Die "Alice"-Geschichten sind schon über 50-mal verfilmt worden, erstmals 1903, nur fünf Jahre nach dem Tod ihres Erfinders. Alice ist fast so beliebt bei Filmemachern wie Sherlock Holmes, der auch gerade eine erfolgreiche Wiederbelebung erfuhr, aber im Gegensatz zu Holmes hat das Kino Alice bisher nie zufriedenstellend in den Griff bekommen.

Carrolls Buchheldin hoppelt eben von einer merkwürdigen Begegnung zur nächsten, keine Spur von einer konventionellen Kinogeschichte mit Anfang/Mitte/Schluss. Außerdem waren die technischen Fähigkeiten der Kinomacher Carrolls Fantasie nie wirklich gewachsen; das weiße Kaninchen, die Grinsekatze, der Herz-Bube - immer wirkten sie im Realfilm irgendwie fehl am Platze.

In technischer Hinsicht ist die neue "Alice" die erste rundum geglückte Verfilmung. Burton verwendet ein Potpourri verschiedenster Trickverfahren. Helena Bonham-Carter als Rote Königin ist eine Mixtur aus Bleich-Make-up und Rotperücke einerseits und Computereffekten, die ihren Kopf abnorm vergrößern, andererseits. Matt Lucas verkörpert die rundlichen Zwillinge Diedeldum und Diedeldei mithilfe des in "Avatar" perfektionierten Motion-Capture-Verfahrens. Der Drache Jabberwocky und die Haselmaus sind nach Pixar-Vorbild computeranimiert.

Wer nichts anderes als einen unterhaltsamen Ausflug in ein x-beliebiges, farbenfrohes Wunderland auf dem neuesten Stand der Trickkunst erwartet, hat keinen Grund zur Beschwerde. Doch dies ist kein x-beliebiges Wunderland. Es ist Lewis Carrolls Wunderland, das (ältere) Kinder und (jung gebliebene) Erwachsene seit Generationen vor allem deshalb schätzen, weil es sich den Gesetzen der Logik und der Zweckmäßigkeit verweigert.
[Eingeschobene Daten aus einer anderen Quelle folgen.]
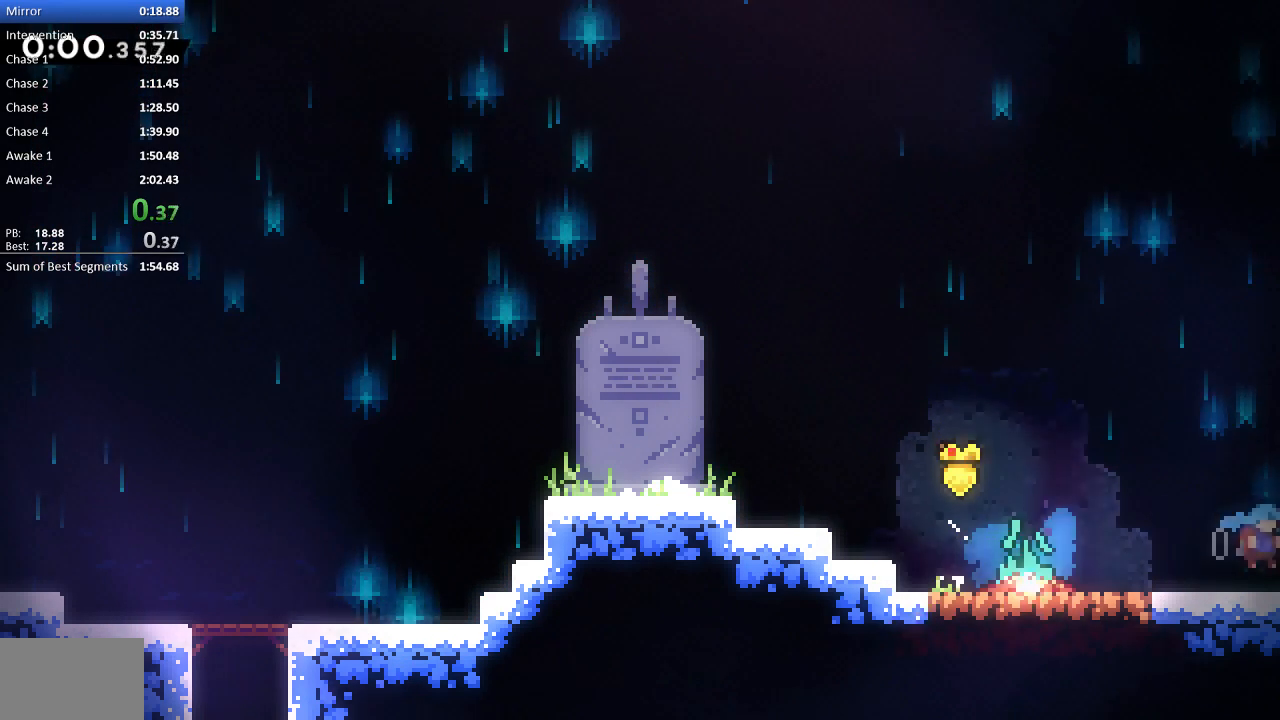
{"buttons": ["R2", "DPAD_DOWN", "DPAD_RIGHT"], "events": [[67, "CROSS", "down"], [67, "SQUARE", "down"], [100, "CROSS", "up"], [100, "SQUARE", "up"], [167, "SQUARE", "down"], [200, "CROSS", "down"], [267, "CROSS", "up"], [267, "SQUARE", "up"]]}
Hier kommt nun, zum Unglück für Alice, Linda ins Spiel. Die Drehbuchautorin Linda Woolverton besitzt ein Vierteljahrhundert Erfahrung darin, widerspenstige Stoffe stromlinienförmig zuzuschneiden, von "Dennis die Nervensäge" über "Die Schöne und das Biest" bis zum "König der Löwen".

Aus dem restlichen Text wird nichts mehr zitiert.